## [WORK REQUEST]
Using the listing below, count every line that contains the word "publication"; respond with the count alone.

## [DATASET EXTRACT]
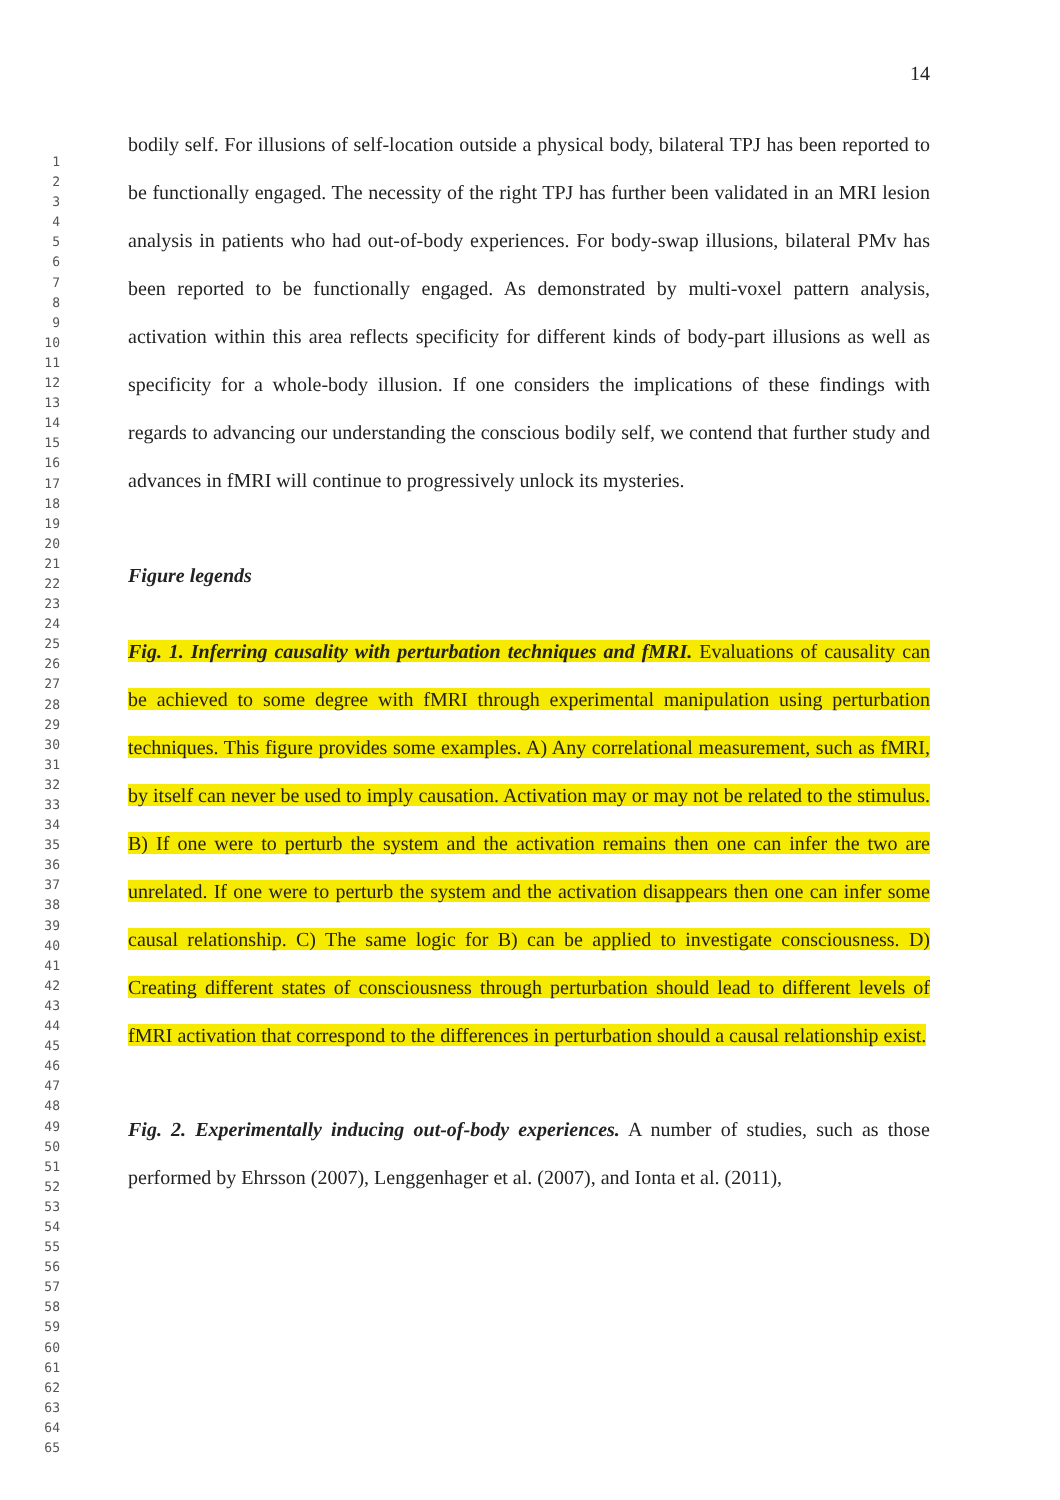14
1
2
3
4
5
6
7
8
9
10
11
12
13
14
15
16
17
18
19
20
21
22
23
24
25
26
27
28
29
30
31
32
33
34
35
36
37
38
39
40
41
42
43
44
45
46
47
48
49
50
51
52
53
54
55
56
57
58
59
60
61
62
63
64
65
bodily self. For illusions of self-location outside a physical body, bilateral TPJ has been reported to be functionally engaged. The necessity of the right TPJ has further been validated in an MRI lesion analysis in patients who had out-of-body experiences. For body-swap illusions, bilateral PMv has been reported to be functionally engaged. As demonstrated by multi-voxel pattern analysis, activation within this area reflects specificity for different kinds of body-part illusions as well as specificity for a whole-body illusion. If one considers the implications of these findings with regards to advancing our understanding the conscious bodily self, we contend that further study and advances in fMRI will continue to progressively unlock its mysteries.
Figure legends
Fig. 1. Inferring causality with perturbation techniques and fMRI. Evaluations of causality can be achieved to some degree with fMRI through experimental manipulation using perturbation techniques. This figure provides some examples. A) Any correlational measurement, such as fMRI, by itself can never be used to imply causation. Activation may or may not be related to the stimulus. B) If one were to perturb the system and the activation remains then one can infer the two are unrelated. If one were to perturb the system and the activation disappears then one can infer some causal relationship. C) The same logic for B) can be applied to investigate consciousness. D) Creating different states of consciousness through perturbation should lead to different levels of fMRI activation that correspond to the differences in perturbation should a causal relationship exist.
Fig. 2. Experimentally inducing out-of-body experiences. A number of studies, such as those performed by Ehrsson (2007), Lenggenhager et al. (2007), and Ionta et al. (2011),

==

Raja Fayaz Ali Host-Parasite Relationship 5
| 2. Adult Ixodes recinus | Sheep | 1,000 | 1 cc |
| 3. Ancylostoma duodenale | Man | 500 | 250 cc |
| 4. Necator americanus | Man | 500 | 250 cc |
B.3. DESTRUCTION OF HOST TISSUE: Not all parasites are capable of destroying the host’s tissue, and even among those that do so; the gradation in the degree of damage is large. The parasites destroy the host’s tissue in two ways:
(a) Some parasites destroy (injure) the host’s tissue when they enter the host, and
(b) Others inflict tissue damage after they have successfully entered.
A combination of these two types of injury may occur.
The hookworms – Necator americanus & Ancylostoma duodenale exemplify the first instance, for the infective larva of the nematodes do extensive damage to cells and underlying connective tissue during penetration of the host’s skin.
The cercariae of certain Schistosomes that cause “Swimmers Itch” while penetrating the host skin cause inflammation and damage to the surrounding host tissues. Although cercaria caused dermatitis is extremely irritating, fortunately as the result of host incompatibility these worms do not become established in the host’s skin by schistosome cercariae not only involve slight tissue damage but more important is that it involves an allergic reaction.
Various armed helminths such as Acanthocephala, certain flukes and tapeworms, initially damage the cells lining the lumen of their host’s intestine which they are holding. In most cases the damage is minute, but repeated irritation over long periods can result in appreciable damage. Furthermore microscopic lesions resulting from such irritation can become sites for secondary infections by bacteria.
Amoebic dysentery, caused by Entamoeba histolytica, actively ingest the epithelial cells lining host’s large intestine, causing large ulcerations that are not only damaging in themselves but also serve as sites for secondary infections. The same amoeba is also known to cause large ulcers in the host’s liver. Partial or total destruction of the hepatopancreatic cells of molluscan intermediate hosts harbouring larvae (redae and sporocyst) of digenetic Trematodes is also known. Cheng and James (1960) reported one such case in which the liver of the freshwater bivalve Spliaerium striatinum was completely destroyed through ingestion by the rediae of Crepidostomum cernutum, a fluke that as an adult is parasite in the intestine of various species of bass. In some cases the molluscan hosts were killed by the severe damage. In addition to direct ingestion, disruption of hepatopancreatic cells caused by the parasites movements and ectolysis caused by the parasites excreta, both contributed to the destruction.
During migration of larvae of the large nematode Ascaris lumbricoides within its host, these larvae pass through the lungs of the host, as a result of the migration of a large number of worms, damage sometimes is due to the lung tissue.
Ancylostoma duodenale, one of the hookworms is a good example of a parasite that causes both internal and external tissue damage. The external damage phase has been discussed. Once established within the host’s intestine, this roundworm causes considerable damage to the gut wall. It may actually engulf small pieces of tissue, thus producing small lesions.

---

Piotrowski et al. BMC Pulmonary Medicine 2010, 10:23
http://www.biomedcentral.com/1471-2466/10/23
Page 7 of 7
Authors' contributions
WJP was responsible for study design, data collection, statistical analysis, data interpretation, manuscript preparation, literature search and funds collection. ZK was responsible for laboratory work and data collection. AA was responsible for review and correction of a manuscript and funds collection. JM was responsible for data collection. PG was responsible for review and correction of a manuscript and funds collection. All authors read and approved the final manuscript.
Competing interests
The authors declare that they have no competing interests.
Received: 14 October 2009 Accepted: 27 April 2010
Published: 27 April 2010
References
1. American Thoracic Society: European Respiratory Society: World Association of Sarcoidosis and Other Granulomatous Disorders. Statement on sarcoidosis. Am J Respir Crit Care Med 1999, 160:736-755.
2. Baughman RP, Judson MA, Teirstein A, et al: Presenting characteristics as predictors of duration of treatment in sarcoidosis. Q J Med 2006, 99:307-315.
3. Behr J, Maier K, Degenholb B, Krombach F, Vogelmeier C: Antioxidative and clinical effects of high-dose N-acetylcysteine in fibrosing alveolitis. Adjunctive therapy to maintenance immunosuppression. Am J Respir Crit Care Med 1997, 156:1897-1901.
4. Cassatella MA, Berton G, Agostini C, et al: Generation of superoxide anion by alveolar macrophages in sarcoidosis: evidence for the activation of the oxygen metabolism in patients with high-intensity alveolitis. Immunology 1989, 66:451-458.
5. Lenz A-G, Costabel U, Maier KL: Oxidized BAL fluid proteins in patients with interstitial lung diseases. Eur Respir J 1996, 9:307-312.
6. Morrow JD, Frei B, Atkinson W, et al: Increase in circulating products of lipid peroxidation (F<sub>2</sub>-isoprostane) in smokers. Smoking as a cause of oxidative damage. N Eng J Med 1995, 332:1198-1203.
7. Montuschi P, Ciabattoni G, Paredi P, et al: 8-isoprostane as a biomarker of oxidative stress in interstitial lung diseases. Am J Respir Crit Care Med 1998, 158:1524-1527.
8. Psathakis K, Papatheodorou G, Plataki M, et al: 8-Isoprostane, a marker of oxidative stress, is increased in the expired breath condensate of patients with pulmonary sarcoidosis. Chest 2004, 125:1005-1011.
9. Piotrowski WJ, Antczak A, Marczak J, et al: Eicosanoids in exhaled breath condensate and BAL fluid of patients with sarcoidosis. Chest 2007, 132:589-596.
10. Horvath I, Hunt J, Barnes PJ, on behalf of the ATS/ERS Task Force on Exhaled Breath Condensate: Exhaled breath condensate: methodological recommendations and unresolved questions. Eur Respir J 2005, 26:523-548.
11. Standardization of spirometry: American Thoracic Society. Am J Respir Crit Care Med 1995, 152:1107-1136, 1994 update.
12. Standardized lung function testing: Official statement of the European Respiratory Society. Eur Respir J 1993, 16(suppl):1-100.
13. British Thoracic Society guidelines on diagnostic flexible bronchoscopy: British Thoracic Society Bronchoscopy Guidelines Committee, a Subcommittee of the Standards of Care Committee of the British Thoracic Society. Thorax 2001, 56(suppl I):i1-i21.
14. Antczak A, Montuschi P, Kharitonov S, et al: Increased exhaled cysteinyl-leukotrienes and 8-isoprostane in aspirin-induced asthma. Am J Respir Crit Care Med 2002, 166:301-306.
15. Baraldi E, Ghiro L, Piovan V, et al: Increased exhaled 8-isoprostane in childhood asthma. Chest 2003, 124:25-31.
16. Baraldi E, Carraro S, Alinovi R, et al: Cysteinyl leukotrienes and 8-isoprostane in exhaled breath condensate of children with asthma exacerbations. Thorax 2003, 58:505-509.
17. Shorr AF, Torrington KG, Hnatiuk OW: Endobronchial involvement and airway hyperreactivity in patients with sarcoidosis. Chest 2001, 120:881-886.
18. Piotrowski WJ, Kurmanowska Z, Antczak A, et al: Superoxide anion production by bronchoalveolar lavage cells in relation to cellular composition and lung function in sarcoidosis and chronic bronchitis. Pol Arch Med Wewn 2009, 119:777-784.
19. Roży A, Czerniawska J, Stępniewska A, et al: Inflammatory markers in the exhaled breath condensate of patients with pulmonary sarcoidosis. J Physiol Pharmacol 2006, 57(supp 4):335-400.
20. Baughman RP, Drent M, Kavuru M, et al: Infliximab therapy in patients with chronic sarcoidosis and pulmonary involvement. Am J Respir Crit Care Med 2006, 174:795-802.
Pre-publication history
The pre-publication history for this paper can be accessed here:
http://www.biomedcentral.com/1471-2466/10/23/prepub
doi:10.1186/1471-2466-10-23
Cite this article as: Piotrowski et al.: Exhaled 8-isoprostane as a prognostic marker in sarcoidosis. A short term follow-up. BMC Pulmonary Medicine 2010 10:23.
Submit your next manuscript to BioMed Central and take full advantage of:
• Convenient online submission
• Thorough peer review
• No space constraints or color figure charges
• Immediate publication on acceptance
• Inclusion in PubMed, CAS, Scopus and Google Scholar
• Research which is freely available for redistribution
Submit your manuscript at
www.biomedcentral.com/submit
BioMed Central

## [TASK OUTPUT]
3